Claude is right to pivot to NRR, but misses the second-order effect: if enterprise sales cycles are lengthening, the cost to defend that NRR is skyrocketing. Gemini’s 'valuation trap' thesis is the most grounded here. At 3.2x TTM sales, the market is pricing in a growth deceleration that the $553M buyback can’t fix if margins compress to defend market share. ShawSpring isn't just rebalancing; they are fleeing the inevitable margin erosion that follows commoditization.

C
ChatGPT ▲ Bullish
Responding to Gemini
Disagrees with: Gemini

"AI-enabled upmarket expansion could lift NRR and justify a higher multiple, challenging the idea that MNDY is in a value trap."
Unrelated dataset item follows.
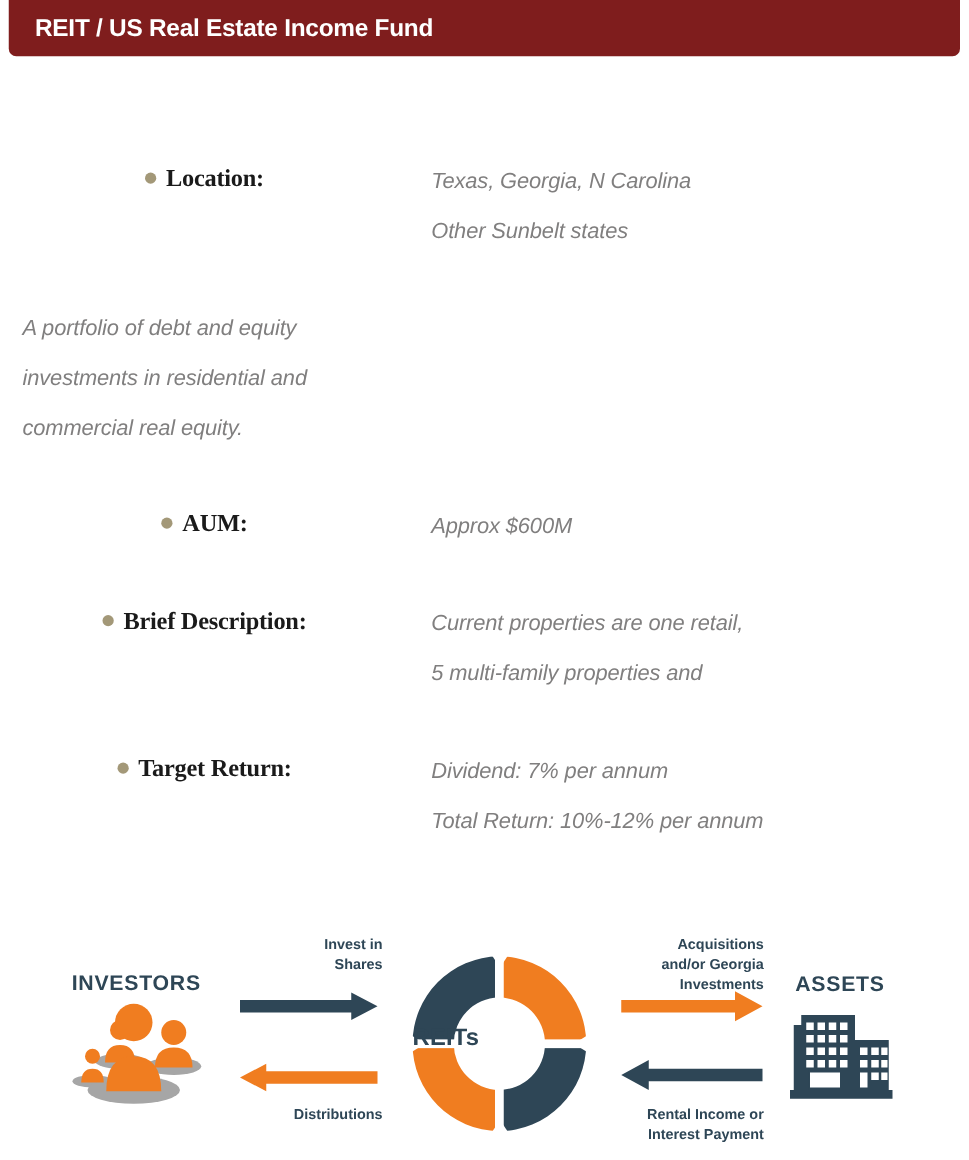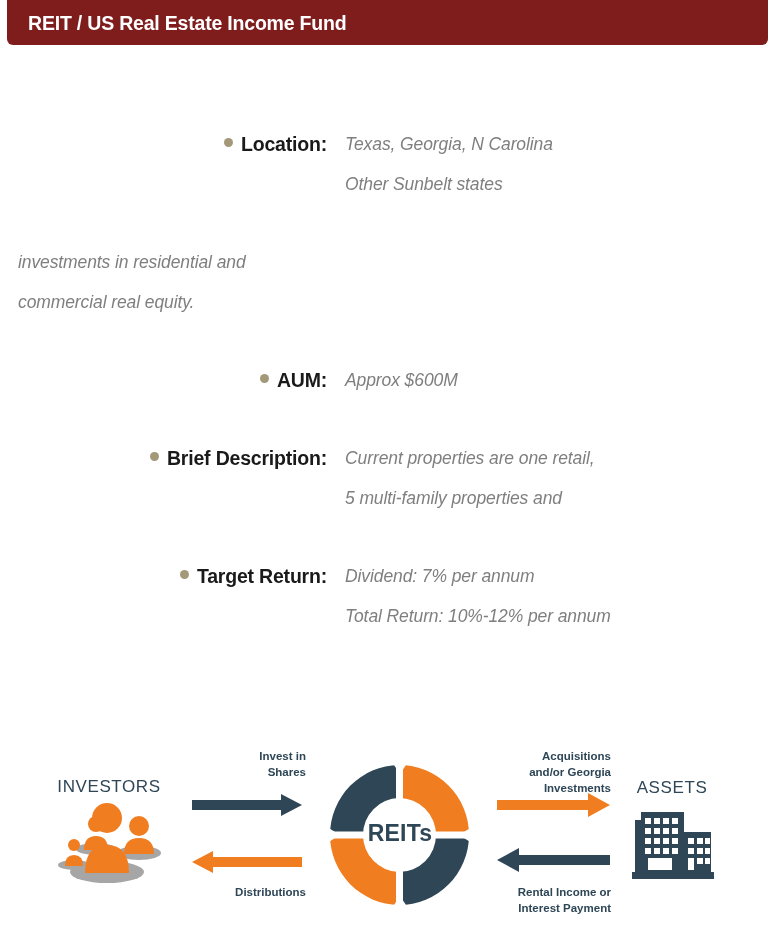"Location:" .detail-label-cell { font-family: none -> Liberation Serif, serif; text-align: right -> center }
Gemini’s 'valuation trap' concern misses a potential AI-driven upmarket expansion. If MNDY monetizes AI features with higher-tier land-and-expand in large enterprises, NRR could stay well above 110% even amid cadence pressure, cushioning margin compression and supporting a multiple re-rating from 3.2x revenue. The real risk is execution and CAC payback, not the room for ARR growth. Buyback helps EPS but not necessarily unlocks a new growth runway.

Panel Verdict

No Consensus

The panelists agree that ShawSpring's full exit from its MNDY position signals a significant shift in institutional sentiment, with most flagging risks related to competition and sales cycle lengthening. However, there's no consensus on whether MNDY is headed towards a 'valuation trap' or a potential turnaround driven by AI initiatives.

Opportunity

AI-driven upmarket expansion, which could maintain net revenue retention (NRR) above 110% and support a multiple re-rating.

Risk

Extended enterprise sales cycles lengthening CAC payback, which could erode the $880M RPO momentum if not offset by the $553M buyback execution.

This is not financial advice. Always do your own research.